ExecutorService executor = Executors.newCachedThreadPool(); for (int i = 0; i < 5; i++) { executor.execute(new MyThread2()); }executor.shutdown();
Java provides 4 types of thread pools through Executors:
newCachedThreadPool: Create a cacheable thread pool. For new tasks, if there is no idle thread, a new thread will be created. If the idle thread exceeds a certain time, it will be recycled.
newFixedThreadPool: Create a thread pool with a fixed number of threads.
newSingleThreadExecutor: Create a single-threaded thread pool that uses only one thread to execute tasks, ensuring that all tasks are executed in FIFO order.
newScheduledThreadPool: Create a fixed-length thread pool to support scheduled and periodic task execution.
The bottom layers of the above thread pools all call ThreadPoolExecutor to create thread pools.

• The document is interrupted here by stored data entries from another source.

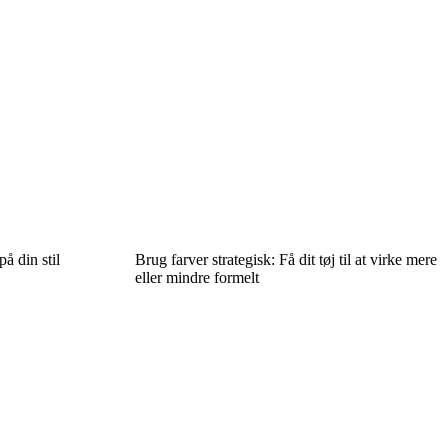
å din stil
Brug farver strategisk: Få dit tøj til at virke mere
eller mindre formelt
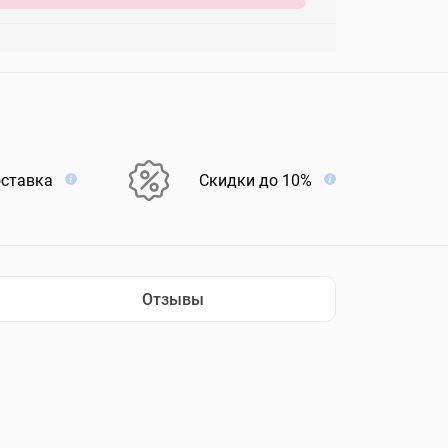
оставка
Скидки до 10%
Отзывы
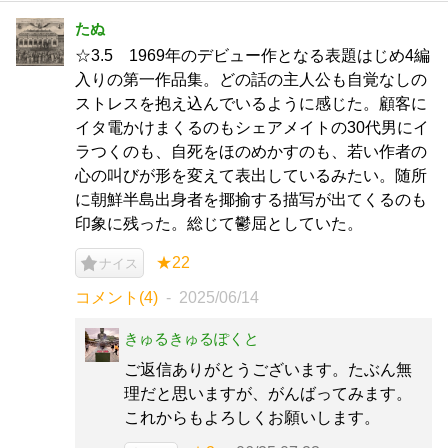
たぬ
☆3.5 1969年のデビュー作となる表題はじめ4編
入りの第一作品集。どの話の主人公も自覚なしの
ストレスを抱え込んでいるように感じた。顧客に
イタ電かけまくるのもシェアメイトの30代男にイ
ラつくのも、自死をほのめかすのも、若い作者の
心の叫びが形を変えて表出しているみたい。随所
に朝鮮半島出身者を揶揄する描写が出てくるのも
印象に残った。総じて鬱屈としていた。
★22
ナイス
コメント(4)
2025/06/14
きゅるきゅるぽくと
ご返信ありがとうございます。たぶん無
理だと思いますが、がんばってみます。
これからもよろしくお願いします。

ThreadPoolExecutor(int corePoolSize, int maximumPoolSize, long keepAliveTime, TimeUnit unit, BlockingQueue<Runnable> workQueue)

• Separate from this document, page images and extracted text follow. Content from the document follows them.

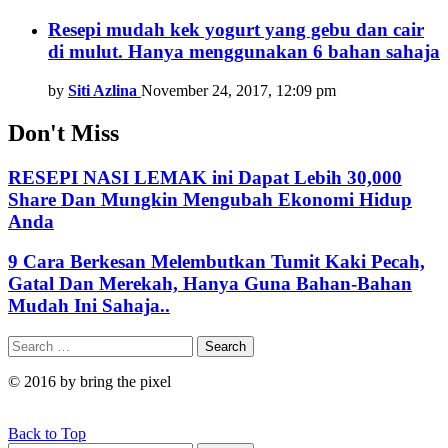
Resepi mudah kek yogurt yang gebu dan cair
di mulut. Hanya menggunakan 6 bahan sahaja
by
Siti Azlina
November 24, 2017, 12:09 pm
Don't Miss
RESEPI NASI LEMAK ini Dapat Lebih 30,000
Share Dan Mungkin Mengubah Ekonomi Hidup
Anda
9 Cara Berkesan Melembutkan Tumit Kaki Pecah,
Gatal Dan Merekah, Hanya Guna Bahan-Bahan
Mudah Ini Sahaja..
Search
Search
for:
© 2016 by bring the pixel
Back to Top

corePoolSize(线程池的基本大小):当提交一个任务到线程池时,线程池会创建一个线程来执行任务,即使其他空闲的基本线程能够执行新任务也会创建线程,等到需要执行的任务数大于线程池基本大小时就不再创建。如果调用了线程池的prestartAllCoreThreads方法,线程池会提前创建并启动所有基本线程。
maximumPoolSize(线程池最大大小):线程池允许创建的最大线程数。如果队列满了,并且已创建的线程数小于最大线程数,则线程池会再创建新的线程执行任务。值得注意的是如果使用了无界的任务队列这个参数就没什么效果。
keepAliveTime(线程活动保持时间):线程池的工作线程空闲后,保持存活的时间。所以如果任务很多,并且每个任务执行的时间比较短,可以调大这个时间,提高线程的利用率。
TimeUnit(线程活动保持时间的单位):可选的单位有天(DAYS),小时(HOURS),分钟(MINUTES),毫秒(MILLISECONDS),微秒(MICROSECONDS, 千分之一毫秒)和毫微秒(NANOSECONDS, 千分之一微秒)。,可以选择的阻塞队列有以下几种:
workQueue(任务队列):用于保存等待执行的任务的阻塞队列。
ArrayBlockingQueue:是一个基于数组结构的有界阻塞队列,此队列按 FIFO(先进先出)原则对元素进行排序。
LinkedBlockingQueue:一个基于链表结构的阻塞队列,此队列按FIFO (先进先出) 排序元素,吞吐量通常要高于ArrayBlockingQueue。静态工厂方法Executors.newFixedThreadPool()使用了这个队列。
SynchronousQueue:一个不存储元素的阻塞队列。每个插入操作必须等到另一个线程调用移除操作,否则插入操作一直处于阻塞状态,吞吐量通常要高于LinkedBlockingQueue,静态工厂方法Executors.newCachedThreadPool使用了这个队列。
PriorityBlockingQueue:一个具有优先级得无限阻塞队列。
当提交新任务到线程池时,其处理流程如下:
1.先判断基本线程池是否已满?没满则创建一个工作线程来执行任务,满了则进入下个流程。
2.其次判断工作队列是否已满?没满则提交新任务到工作队列中,满了则进入下个流程。
3.最后判断整个线程池是否已满?没满则创建一个新的工作线程来执行任务,满了则交给饱和策略来处理这个任务。